*** Begin section ***
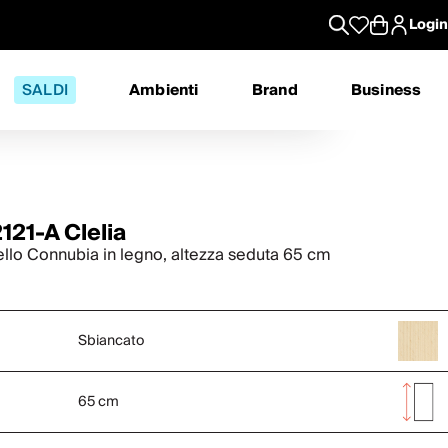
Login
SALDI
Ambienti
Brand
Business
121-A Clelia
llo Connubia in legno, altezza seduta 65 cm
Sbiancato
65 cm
*** End section ***
*** Begin section ***
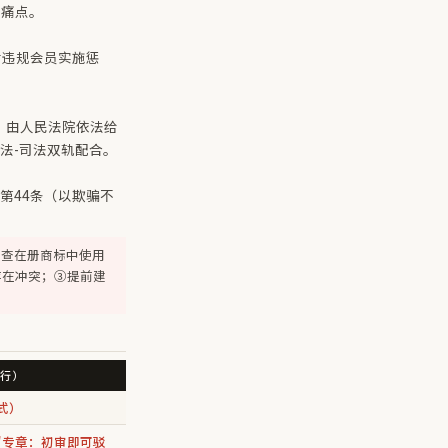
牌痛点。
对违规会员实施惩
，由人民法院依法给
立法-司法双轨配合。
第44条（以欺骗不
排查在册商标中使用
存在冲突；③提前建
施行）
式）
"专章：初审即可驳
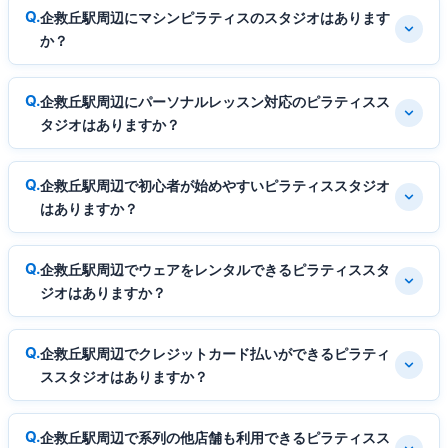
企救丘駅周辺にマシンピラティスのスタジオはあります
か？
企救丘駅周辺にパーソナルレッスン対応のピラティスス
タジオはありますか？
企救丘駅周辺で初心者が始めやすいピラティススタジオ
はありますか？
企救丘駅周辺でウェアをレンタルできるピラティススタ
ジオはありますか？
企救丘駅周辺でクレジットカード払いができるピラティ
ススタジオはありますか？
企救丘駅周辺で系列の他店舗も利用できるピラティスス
*** End section ***
WHAT YOU ARE ASKED TO DO
Within the data above, the lines from the one with "企救丘駅周辺でクレジットカード払いができるピラティ" to the one with "企救丘駅周辺で系列の他店舗も利用できるピラティスス" must be repeated exactly; no other line belongs in the answer.

RESPONSE
企救丘駅周辺でクレジットカード払いができるピラティ
ススタジオはありますか？
企救丘駅周辺で系列の他店舗も利用できるピラティスス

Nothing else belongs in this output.